I just got home last night from my driving adventure to and from California.  My original goal was Cambria Pines Rug Camp in Cambria, CA.  The drive out was uneventful until I found myself lost on a winding road that ended at a gate with a sign saying, "STOP  Private Property  You can't get to the ocean this way".  I knew then that I was at least somewhere near the ocean.  That whole little trip took three hours, an hour and a half in and the same going out.  Every time the car was going faster than 10 mph I thought it was going to go over the edge - there was a steep drop-off on both sides.  The best part was when I stopped and a turkey ran across in front of me and then a deer trotted across the road behind me. About an hour later I arrived a day early at Cambria Pines Lodge.  I tried to camp at the state park, but it was full, so I slept in my car in the lodge parking lot.  Slept pretty well, too.

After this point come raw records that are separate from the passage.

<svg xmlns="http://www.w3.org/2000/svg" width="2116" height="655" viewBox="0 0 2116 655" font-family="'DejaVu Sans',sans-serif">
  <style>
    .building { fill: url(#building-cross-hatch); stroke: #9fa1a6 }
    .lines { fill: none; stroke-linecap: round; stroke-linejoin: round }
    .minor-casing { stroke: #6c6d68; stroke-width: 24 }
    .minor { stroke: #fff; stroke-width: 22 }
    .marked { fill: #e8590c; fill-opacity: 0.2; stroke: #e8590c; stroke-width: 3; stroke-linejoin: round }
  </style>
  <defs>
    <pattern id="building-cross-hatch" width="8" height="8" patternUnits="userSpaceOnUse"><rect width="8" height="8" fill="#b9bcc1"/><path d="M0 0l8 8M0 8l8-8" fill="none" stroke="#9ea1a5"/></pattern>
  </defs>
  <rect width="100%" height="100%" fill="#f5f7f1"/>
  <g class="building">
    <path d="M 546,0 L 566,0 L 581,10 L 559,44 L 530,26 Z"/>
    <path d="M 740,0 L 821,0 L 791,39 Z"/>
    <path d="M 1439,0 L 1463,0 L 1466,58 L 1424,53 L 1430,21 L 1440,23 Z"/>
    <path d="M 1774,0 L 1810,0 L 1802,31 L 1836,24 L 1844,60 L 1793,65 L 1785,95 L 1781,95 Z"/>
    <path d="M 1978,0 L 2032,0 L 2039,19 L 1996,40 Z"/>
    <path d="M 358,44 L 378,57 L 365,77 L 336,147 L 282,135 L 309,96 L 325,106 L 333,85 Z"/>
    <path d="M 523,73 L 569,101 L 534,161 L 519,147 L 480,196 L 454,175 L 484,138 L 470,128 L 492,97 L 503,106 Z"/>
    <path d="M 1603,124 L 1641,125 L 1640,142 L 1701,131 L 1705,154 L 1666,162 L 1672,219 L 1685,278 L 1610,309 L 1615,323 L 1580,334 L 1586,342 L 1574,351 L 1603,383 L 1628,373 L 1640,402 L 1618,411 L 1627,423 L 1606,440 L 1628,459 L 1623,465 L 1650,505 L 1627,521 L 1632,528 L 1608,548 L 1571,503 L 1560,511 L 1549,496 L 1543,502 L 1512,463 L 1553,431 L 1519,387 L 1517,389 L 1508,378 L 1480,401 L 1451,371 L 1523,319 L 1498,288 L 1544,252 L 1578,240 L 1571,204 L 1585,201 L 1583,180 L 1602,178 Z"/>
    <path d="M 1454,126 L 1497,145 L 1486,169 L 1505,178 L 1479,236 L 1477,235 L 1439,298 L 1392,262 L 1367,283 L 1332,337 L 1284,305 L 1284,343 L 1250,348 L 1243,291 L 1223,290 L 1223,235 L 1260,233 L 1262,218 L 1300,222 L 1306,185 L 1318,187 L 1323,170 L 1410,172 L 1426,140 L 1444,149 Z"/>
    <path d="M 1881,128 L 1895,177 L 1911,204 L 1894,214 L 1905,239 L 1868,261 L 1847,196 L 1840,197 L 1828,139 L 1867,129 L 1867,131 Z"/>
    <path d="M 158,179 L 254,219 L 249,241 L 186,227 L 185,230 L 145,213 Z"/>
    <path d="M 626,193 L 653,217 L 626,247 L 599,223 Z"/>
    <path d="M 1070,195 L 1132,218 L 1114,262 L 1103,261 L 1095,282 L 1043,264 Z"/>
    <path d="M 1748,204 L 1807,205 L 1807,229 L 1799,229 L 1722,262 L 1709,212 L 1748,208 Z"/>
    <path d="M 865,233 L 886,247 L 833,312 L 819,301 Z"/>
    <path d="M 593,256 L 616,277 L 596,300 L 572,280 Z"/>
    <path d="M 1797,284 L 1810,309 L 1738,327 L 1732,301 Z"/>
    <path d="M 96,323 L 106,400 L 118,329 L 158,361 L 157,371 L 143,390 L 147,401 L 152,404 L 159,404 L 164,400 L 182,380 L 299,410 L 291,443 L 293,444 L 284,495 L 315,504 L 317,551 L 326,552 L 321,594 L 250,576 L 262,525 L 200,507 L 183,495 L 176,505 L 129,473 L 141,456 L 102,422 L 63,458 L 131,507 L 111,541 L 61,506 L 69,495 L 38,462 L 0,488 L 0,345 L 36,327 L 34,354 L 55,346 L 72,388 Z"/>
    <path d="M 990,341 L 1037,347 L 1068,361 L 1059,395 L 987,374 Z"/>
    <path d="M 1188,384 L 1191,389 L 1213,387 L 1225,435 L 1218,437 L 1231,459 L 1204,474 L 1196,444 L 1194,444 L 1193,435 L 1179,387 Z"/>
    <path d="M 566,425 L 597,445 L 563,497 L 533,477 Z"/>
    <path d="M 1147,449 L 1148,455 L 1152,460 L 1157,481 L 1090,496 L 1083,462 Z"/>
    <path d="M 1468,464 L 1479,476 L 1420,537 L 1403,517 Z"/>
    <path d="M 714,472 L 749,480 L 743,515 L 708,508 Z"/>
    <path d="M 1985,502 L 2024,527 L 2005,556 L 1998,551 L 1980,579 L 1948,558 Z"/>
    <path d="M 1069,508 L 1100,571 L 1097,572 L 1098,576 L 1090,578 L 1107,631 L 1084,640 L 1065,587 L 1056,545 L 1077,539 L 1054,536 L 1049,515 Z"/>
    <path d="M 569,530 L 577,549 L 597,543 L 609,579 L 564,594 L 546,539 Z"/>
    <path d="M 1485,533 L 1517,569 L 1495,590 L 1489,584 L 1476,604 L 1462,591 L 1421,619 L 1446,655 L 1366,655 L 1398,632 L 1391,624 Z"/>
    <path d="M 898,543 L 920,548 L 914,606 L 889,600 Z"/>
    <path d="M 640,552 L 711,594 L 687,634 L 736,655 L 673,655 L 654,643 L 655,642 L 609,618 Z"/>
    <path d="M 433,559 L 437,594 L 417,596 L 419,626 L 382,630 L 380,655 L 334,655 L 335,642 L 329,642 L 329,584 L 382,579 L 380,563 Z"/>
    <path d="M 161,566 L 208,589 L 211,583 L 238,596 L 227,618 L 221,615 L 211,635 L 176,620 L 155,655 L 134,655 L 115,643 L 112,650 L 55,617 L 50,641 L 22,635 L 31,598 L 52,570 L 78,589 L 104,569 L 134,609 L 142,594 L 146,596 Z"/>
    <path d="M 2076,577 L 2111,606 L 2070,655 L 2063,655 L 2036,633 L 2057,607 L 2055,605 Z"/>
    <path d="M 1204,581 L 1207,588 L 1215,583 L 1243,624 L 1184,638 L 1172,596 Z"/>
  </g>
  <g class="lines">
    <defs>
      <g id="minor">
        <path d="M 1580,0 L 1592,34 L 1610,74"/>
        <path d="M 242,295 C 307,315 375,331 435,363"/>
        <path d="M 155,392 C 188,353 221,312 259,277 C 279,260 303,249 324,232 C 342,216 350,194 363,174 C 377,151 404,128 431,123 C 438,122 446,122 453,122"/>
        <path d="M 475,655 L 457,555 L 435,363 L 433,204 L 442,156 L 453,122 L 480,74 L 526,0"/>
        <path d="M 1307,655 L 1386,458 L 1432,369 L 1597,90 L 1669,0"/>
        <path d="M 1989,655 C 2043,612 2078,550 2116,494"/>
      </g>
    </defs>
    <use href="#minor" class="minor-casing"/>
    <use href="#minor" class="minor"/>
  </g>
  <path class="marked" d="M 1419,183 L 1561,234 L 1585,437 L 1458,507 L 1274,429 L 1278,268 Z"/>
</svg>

My teacher at camp was Monika Jones and she gets my high recommendation. I arrived at camp with a vague rug plan.  I had drawn two horses and thought they could go in a tall narrow rug that could fit on the wall with my rainbow bridge rug.  My explanation was vague and Monika didn't seem too interested - so I made a new plan.  I drew four new horses, each in a different part of training.  Each horse represented one of my late horses.  One in western pleasure training, one in dressage training, one going over cavaletti preparatory to learning to jump, and one bowing the way Chuck Grant taught me to teach my stallion, Dan Bally, to bow.  The four horses were quickly hooked and then Monika suggested I do the background in what she calls "messy hooking" and I call "antigodlin". June Mikoryak explained antigodlin to me by saying it was the way the old hookers did it and that was what they called it.  She said the loops should look like someone had dropped a handful of rice in the bottom of a bowl.
                                  Rainbow Bridge rug, unfinished


                                  Drawings for my original rug plan


                                  Horse training rug in process

I'll show/explain more in another blog - it's almost one AM and I'm ready to pet my dogs and go to sleep. I'd like to finish the training rug and then explain with photos how I developed ideas that resulted in the rainbow bridge rug.